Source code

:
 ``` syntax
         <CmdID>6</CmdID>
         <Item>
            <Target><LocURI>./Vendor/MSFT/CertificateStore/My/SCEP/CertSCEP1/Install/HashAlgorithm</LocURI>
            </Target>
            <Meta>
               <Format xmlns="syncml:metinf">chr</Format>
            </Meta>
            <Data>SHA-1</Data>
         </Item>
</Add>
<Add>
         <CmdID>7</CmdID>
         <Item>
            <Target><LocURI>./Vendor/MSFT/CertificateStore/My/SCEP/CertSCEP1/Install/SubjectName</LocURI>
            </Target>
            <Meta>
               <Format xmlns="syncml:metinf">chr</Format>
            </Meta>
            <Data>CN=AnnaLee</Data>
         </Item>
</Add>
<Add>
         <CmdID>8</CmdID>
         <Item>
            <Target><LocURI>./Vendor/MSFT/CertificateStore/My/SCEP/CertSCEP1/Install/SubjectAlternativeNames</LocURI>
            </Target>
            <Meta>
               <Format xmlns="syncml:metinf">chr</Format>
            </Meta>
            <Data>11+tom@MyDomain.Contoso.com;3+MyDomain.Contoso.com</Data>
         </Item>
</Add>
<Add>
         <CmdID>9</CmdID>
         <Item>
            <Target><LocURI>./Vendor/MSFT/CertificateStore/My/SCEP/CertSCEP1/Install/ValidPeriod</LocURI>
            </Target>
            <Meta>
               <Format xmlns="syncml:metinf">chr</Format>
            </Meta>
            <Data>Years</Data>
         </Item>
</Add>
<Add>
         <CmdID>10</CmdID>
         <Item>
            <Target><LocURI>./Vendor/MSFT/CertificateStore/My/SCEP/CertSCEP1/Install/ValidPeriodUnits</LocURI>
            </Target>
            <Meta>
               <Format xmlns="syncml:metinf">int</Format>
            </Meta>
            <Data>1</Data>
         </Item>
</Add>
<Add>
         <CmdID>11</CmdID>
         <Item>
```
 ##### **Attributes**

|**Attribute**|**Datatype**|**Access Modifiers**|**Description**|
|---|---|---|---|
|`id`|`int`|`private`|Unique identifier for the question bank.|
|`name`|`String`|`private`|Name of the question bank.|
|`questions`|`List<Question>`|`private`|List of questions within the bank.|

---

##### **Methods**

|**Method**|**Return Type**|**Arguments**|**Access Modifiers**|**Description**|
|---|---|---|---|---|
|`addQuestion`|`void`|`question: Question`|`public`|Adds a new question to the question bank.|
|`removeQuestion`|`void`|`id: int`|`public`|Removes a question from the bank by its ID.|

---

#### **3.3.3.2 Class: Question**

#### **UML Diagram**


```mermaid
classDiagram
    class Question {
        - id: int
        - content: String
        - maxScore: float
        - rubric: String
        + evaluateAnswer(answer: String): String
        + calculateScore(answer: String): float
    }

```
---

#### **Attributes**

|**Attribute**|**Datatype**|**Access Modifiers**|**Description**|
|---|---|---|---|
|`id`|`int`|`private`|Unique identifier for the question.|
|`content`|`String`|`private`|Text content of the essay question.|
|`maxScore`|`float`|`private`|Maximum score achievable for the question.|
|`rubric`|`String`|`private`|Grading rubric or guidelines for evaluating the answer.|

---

--- What is needed ---
Using the entries, return every line where the word "Unique" can be found.

--- Output below ---
|`id`|`int`|`private`|Unique identifier for the question bank.|
|`id`|`int`|`private`|Unique identifier for the question.|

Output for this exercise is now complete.